Orgon (Kevin Doyle) has taken Tartuffe (Denis O’Hare) into his house and allowed him to dictate the future direction for his family. Orgon’s mother, Pernelle (Susan Engel), has also fallen under Tartuffe’s spell, but his children see him for what he is – a fraud seeking financial and sexual gratification – and matters come to a head when Orgon insists that his daughter marry Tartuffe, rather than her poet lover Valere. A move that provokes reactions that force Orgon to disown both of his children. Orgon’s wife Elmire (Olivia Williams) similarly sees through Tartuffe and resolves to stage a trap where Orgon can witness the true nature of his supposed guru.

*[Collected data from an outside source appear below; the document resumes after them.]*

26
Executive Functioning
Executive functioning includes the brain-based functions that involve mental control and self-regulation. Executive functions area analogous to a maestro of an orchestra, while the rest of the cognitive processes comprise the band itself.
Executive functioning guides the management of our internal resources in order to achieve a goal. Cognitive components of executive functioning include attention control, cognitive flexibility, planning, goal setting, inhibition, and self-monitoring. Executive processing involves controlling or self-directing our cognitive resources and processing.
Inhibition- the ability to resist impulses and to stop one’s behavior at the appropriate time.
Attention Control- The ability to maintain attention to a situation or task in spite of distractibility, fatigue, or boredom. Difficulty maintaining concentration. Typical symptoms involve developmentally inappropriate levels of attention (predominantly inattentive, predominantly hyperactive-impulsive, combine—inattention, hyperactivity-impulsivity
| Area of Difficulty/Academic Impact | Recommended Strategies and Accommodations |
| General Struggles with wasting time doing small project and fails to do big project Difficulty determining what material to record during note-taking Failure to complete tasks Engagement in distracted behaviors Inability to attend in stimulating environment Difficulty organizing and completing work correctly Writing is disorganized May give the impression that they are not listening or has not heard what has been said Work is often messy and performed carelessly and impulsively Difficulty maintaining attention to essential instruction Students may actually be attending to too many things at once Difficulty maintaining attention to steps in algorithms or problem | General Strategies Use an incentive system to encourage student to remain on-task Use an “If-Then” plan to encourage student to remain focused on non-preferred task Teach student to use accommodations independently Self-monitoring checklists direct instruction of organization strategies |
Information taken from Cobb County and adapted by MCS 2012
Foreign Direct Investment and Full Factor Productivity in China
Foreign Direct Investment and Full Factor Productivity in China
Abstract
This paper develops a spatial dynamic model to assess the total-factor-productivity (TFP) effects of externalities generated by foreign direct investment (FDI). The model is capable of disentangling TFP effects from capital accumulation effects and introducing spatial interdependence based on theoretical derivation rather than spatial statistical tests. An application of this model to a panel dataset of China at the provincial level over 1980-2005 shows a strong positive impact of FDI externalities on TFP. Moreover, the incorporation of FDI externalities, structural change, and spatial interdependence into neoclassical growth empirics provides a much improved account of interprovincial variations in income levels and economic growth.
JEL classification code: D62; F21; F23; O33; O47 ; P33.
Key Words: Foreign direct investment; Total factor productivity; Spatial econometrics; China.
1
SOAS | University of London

All of this should set the scene for great farcical comedy and a timeless biting commentary on the ascendancy of the moneyed classes. It starts well with a bacchanalian party resulting in Valere falling out of a window and making his escape naked (his modesty covered by a hat) across the front of the audience. From this point, however, the play suffers from a lack of credibility.
The dialogue is stilted and the humour clunky, particularly in its attempts to capture topical themes. The farcical situations, which usually work so well in this play, seem contrived and result in a top quality cast having to try too hard to extract comedic value. There are some high points, notably Elmire’s’s attempt to honey- trap Tartuffe, and Valere’s performance poetry, but they are relatively few.
What of Tartuffe himself? There is no doubting O’Hare’s ability as a versatile comic actor but, while he just about gets away with a mangled east European accent, the garbled collage of spiritual references does him no service, making it hard to believe that anyone could regard him as a bona fide guru. Having started well by wooing the audience with daffodils, by the end his appeal for compassion fell not on deaf, but disinterested ears. In short, this version of Tartuffe just does not work.
The denouement, involving a swat team and a descent into rhyming couplets, is a mess that scrambles to shoehorn the play’s social message into a chaos that is nowhere near as funny as it could, or should, be. The subtitle is “The Imposter” and this is appropriate – but for the wrong reasons.